Reproduce the entire listing below exactly.

───── Data section ─────

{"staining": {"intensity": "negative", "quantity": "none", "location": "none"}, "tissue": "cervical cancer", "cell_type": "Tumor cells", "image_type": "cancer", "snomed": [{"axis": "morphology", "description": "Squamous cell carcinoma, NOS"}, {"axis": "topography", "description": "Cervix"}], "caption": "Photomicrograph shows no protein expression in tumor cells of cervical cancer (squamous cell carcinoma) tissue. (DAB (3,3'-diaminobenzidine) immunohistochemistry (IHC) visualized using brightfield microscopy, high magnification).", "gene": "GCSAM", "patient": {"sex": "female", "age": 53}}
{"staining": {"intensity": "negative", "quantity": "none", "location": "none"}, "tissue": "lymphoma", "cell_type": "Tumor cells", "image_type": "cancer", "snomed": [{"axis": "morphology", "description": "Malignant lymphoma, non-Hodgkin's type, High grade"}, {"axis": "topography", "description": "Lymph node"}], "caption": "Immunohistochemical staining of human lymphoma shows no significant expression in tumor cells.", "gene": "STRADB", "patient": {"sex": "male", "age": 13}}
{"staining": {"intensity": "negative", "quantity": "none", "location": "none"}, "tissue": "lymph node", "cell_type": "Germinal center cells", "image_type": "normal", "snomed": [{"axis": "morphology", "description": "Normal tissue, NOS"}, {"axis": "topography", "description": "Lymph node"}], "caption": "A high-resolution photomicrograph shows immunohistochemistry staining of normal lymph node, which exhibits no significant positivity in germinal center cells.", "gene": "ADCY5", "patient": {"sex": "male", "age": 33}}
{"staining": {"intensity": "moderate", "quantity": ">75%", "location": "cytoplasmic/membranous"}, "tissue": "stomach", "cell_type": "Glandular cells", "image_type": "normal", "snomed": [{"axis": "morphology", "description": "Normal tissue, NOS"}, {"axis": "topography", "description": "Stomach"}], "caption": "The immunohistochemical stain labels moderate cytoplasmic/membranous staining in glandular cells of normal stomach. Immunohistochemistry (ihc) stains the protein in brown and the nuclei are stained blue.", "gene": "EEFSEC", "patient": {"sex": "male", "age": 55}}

─────

• **Answer section**
{"staining": {"intensity": "negative", "quantity": "none", "location": "none"}, "tissue": "cervical cancer", "cell_type": "Tumor cells", "image_type": "cancer", "snomed": [{"axis": "morphology", "description": "Squamous cell carcinoma, NOS"}, {"axis": "topography", "description": "Cervix"}], "caption": "Photomicrograph shows no protein expression in tumor cells of cervical cancer (squamous cell carcinoma) tissue. (DAB (3,3'-diaminobenzidine) immunohistochemistry (IHC) visualized using brightfield microscopy, high magnification).", "gene": "GCSAM", "patient": {"sex": "female", "age": 53}}
{"staining": {"intensity": "negative", "quantity": "none", "location": "none"}, "tissue": "lymphoma", "cell_type": "Tumor cells", "image_type": "cancer", "snomed": [{"axis": "morphology", "description": "Malignant lymphoma, non-Hodgkin's type, High grade"}, {"axis": "topography", "description": "Lymph node"}], "caption": "Immunohistochemical staining of human lymphoma shows no significant expression in tumor cells.", "gene": "STRADB", "patient": {"sex": "male", "age": 13}}
{"staining": {"intensity": "negative", "quantity": "none", "location": "none"}, "tissue": "lymph node", "cell_type": "Germinal center cells", "image_type": "normal", "snomed": [{"axis": "morphology", "description": "Normal tissue, NOS"}, {"axis": "topography", "description": "Lymph node"}], "caption": "A high-resolution photomicrograph shows immunohistochemistry staining of normal lymph node, which exhibits no significant positivity in germinal center cells.", "gene": "ADCY5", "patient": {"sex": "male", "age": 33}}
{"staining": {"intensity": "moderate", "quantity": ">75%", "location": "cytoplasmic/membranous"}, "tissue": "stomach", "cell_type": "Glandular cells", "image_type": "normal", "snomed": [{"axis": "morphology", "description": "Normal tissue, NOS"}, {"axis": "topography", "description": "Stomach"}], "caption": "The immunohistochemical stain labels moderate cytoplasmic/membranous staining in glandular cells of normal stomach. Immunohistochemistry (ihc) stains the protein in brown and the nuclei are stained blue.", "gene": "EEFSEC", "patient": {"sex": "male", "age": 55}}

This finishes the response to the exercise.